**Data for the task**

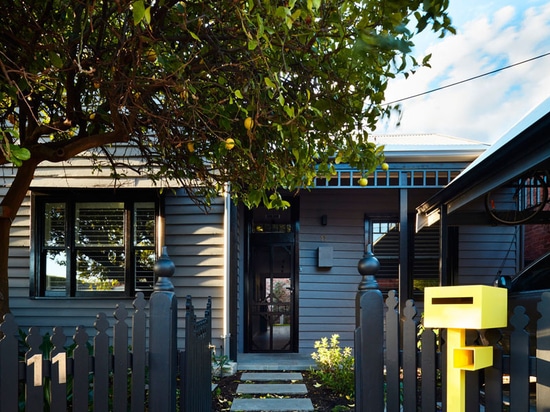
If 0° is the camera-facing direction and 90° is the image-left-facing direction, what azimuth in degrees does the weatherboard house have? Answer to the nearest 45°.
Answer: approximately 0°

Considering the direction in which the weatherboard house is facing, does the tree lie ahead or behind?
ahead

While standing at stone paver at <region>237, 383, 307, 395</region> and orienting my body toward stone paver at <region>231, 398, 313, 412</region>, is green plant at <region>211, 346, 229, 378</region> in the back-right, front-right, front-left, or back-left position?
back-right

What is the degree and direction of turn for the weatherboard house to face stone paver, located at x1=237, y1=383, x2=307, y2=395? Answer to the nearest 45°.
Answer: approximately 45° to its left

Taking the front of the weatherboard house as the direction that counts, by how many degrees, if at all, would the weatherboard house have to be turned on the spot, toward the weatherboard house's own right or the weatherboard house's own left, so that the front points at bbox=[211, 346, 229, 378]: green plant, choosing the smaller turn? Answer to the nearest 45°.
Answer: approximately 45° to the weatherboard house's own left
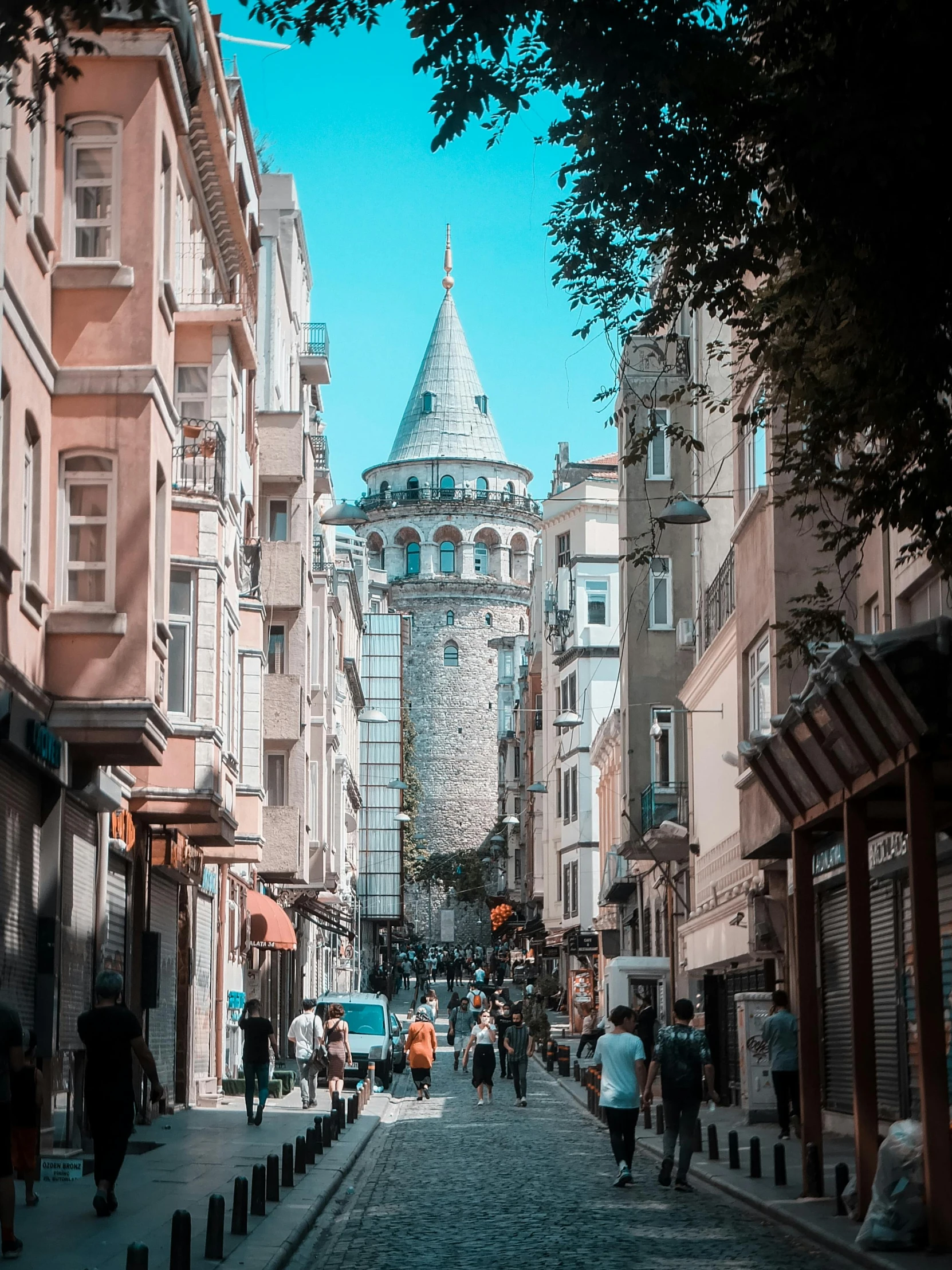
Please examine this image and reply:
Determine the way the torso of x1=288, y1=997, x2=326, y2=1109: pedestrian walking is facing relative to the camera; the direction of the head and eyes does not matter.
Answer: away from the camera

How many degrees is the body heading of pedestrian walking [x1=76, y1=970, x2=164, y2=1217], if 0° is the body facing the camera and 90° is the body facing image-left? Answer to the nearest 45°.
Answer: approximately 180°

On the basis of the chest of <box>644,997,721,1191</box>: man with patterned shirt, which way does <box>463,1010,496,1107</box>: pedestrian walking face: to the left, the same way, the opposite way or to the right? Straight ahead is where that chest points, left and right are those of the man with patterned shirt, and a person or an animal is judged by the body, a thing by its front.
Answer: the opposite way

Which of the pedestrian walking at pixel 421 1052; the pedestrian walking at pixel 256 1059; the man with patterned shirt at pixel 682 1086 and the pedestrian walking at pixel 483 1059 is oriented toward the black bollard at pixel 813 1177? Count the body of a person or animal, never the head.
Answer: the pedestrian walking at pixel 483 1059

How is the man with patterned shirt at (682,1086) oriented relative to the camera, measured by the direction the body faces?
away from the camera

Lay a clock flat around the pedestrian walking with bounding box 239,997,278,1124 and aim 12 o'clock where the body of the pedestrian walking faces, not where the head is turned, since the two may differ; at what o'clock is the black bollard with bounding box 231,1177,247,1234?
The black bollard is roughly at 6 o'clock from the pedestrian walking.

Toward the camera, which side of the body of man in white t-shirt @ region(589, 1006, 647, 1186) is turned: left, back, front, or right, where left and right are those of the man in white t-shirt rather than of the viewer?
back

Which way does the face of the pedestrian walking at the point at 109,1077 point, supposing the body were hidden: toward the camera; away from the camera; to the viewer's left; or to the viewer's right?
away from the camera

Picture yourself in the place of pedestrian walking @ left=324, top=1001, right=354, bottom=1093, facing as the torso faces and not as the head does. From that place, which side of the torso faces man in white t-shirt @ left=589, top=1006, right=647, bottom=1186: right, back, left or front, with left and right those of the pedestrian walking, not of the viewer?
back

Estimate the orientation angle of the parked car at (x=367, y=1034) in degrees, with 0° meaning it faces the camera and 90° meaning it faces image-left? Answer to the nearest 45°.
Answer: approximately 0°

**Work instructions**
Please copy the material from the line with "What is the" to the line with "Answer: approximately 180°", both lines included. Leave the pictures out of your copy.

**Task answer**
What is the degree and direction of turn for the weatherboard house to face stone paver, located at x1=237, y1=383, x2=307, y2=395? Answer to the nearest 45°.
Answer: approximately 45° to its left

Taking the front of the weatherboard house as the direction that counts, by how many degrees, if at all, would the weatherboard house have to be turned on the spot, toward the weatherboard house's own right or the weatherboard house's own left, so that the front points at bbox=[211, 346, 229, 378]: green plant, choosing the smaller turn? Answer to the nearest 45°.
Answer: approximately 45° to the weatherboard house's own left
Please examine this image and reply:
Determine the way the torso of x1=288, y1=997, x2=326, y2=1109: pedestrian walking is facing relative to the camera; the direction of the head and eyes does not matter.
Answer: away from the camera

How many degrees is the body heading of pedestrian walking [x1=76, y1=970, x2=164, y2=1217], if 0° is the body facing the camera and 90° is the body facing image-left? Answer to the nearest 45°.
Answer: approximately 180°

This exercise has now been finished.